Groundwater recharge

Water that percolates from the second to the third soil layer will eventually reach the shallow aquifer. This process is referred to as groundwater recharge hereafter. If the glacier module is used as well, then glacier melt that percolates also contributes to the groundwater recharge. Groundwater recharge often does not occur instantaneously, but with a time lag that depends on the depth of the groundwater table and soil characteristics. SPHY uses the same exponential decay weighting function as proposed by Venetis (1969) and used by Sangrey, Harrop-Williams, and Klaiber (1984) in a precipitation groundwater response model. This approach has also been adopted in the SWAT model (Neitsch et al. 2009), using:

Equation 49

$$Gchrg_t= \Big(1-exp^{\frac{-1}{\delta_{gw}}}\Big) \cdot w_{2,perc}+exp^{\frac{-1}{\delta_{gw}}} \cdot Gchrg_{t-1}$$

with $Gchrg_t (mm)$ and $Gchrg_{t-1}(mm)$ the groundwater recharge on days $t$ and $t-1$, respectively. $\delta_{gw}(d)$ is the delay time and $w_{2,perc}(mm)$ is the amount of water that percolates from the second to the third layer on day $t$.

Baseflow

After groundwater recharge has been calculated, SPHY calculates baseflow, which is defined as the flow going from the shallow aquifer to the main channel. Baseflow only occurs when the amount of water stored in the third soil layer exceeds a certain threshold $(BF_{thresh})$ that can be specified by the user. Baseflow calculation in SPHY is based on the steady-state response of groundwater flow to recharge (Hooghoudt 1940) and the water table fluctuations that are a result of the non-steady response of groundwater flow to periodic groundwater recharge (Smedema and Rycroft 1983). The SWAT model (Neitsch et al. 2009) assumes a linear relation between the variation in groundwater flow (baseflow) and the rate of change in water table height, according to:

Equation 50

$$\frac{dBF}{dt}=10 \cdot \frac{K_{sat}}{\mu L^2_{gw}}\cdot(Gchrg-BF)=\alpha_{gw} \cdot (Gchrg-BF)$$

with BF (mm) the groundwater flow (baseflow) into the main channel on day $t$, $K_{sat} (mm \cdot d^{-1})$ the hydraulic conductivity of the shallow aquifer, $\mu(-)$ the specific yield of the shallow aquifer, $L_{gw}(m)$ the distance from the subbasin divide for the groundwater system to the main channel, $Gchrg(mm)$ the amount of groundwater (Equation 49) recharge entering the shallow aquifer on day $t$, and $\alpha_{gw} (-)$ the baseflow recession coefficient.
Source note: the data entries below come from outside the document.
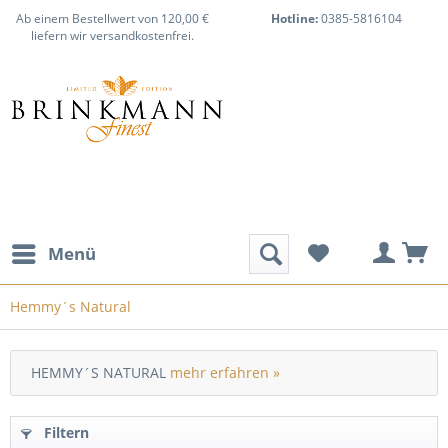
Ab einem Bestellwert von 120,00 €
Hotline:
0385-5816104
liefern wir versandkostenfrei.
Menü
Hemmy´s Natural
HEMMY´S NATURAL
mehr erfahren »
Filtern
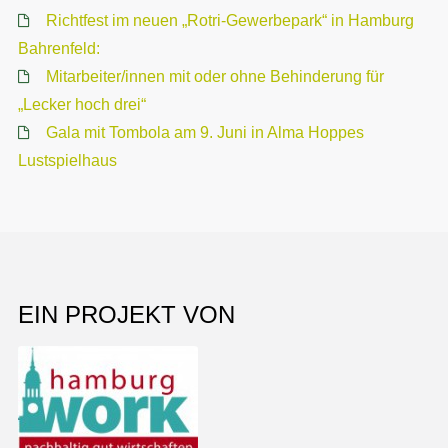
Richtfest im neuen „Rotri-Gewerbepark“ in Hamburg
Bahrenfeld:
Mitarbeiter/innen mit oder ohne Behinderung für
„Lecker hoch drei“
Gala mit Tombola am 9. Juni in Alma Hoppes
Lustspielhaus
EIN PROJEKT VON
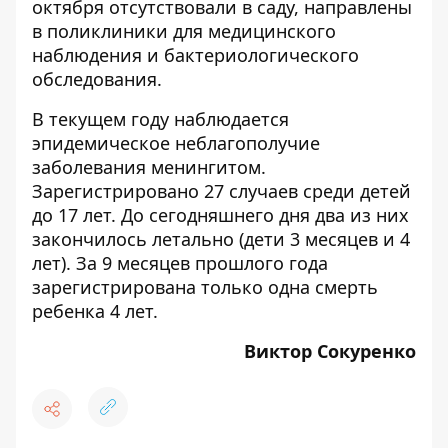
октября отсутствовали в саду, направлены
в поликлиники для медицинского
наблюдения и бактериологического
обследования.
В текущем году наблюдается
эпидемическое неблагополучие
заболевания менингитом.
Зарегистрировано 27 случаев среди детей
до 17 лет. До сегодняшнего дня два из них
закончилось летально (дети 3 месяцев и 4
лет). За 9 месяцев прошлого года
зарегистрирована только одна смерть
ребенка 4 лет.
Виктор Сокуренко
Equation 50 can be integrated and rearranged to calculate baseflow, according to:

Equation 51

$$BF_t= \begin{Bmatrix} 0, & \text{if }& SW_3 \le BF_{thresh} \\ BF_{t-1}\cdot exp^{-\alpha_{gw}}+Gchrg_t \cdot (1-exp^{-\alpha_{gw}}), & \text{if } & SW_3>BF_{thresh} \end{Bmatrix}$$

with$BF_t (mm)$ the baseflow into the channel on day $t$, and $BF_{t-1} (mm)$ the baseflow into the channel on day $t-1$. Since this equation has proven its success in the SWAT model (Neitsch et al. 2009) throughout many applications worldwide, this equation has been adopted in the SPHY model as well.
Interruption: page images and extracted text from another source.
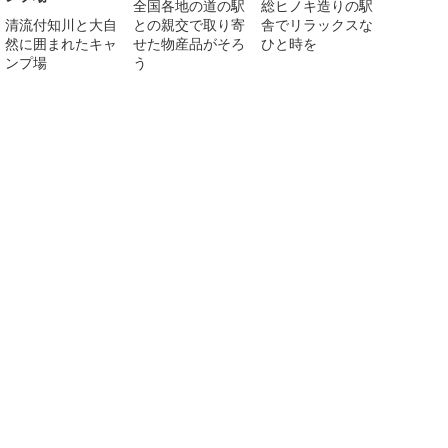
全国各地の道の駅
総ヒノキ造りの駅
清流付知川と大自
との親交で取り寄
舎でリラックスな
然に囲まれたキャ
せた物産品がそろ
ひと時を
ンプ場
う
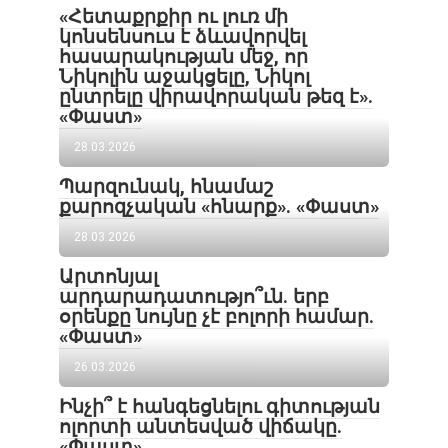
«Հետաքրքիր ու լուռ մի
կոնսենսուս է ձևավորվել
հասարակության մեջ, որ
Նիկոլին աջակցելը, Նիկոլ
ընտրելը վիրավորական թեզ է».
«Փաստ»
28.03.2026
Պարզունակ, հնամաշ
քարոզչական «հնարք». «Փաստ»
28.03.2026
Արտոնյալ
արդարադատությո՞ւն. երբ
օրենքը նույնը չէ բոլորի համար.
«Փաստ»
26.03.2026
Ինչի՞ է հանգեցնելու գիտության
ոլորտի անտեսված վիճակը.
«Փաստ»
The baseflow recession coefficient $(\alpha_{gw})$ is an index that relates the baseflow response to changes in groundwater recharge. Lower values for $\alpha_{gw}$ therefore correspond to areas that respond slowly to groundwater recharge, whereas higher values indicate areas that have a rapid response to groundwater recharge. The baseflow recession coefficient is generally used as a calibration parameter in the SPHY model, but a good first approximation of this coefficient can be calculated using the number of baseflow days (Neitsch et al. 2009):

Equation 52

$$\alpha_{gw}=\frac{2.3}{BFD}$$

with BFD (d) the number of baseflow days, which is defined as the number of days required for baseflow recession to decline.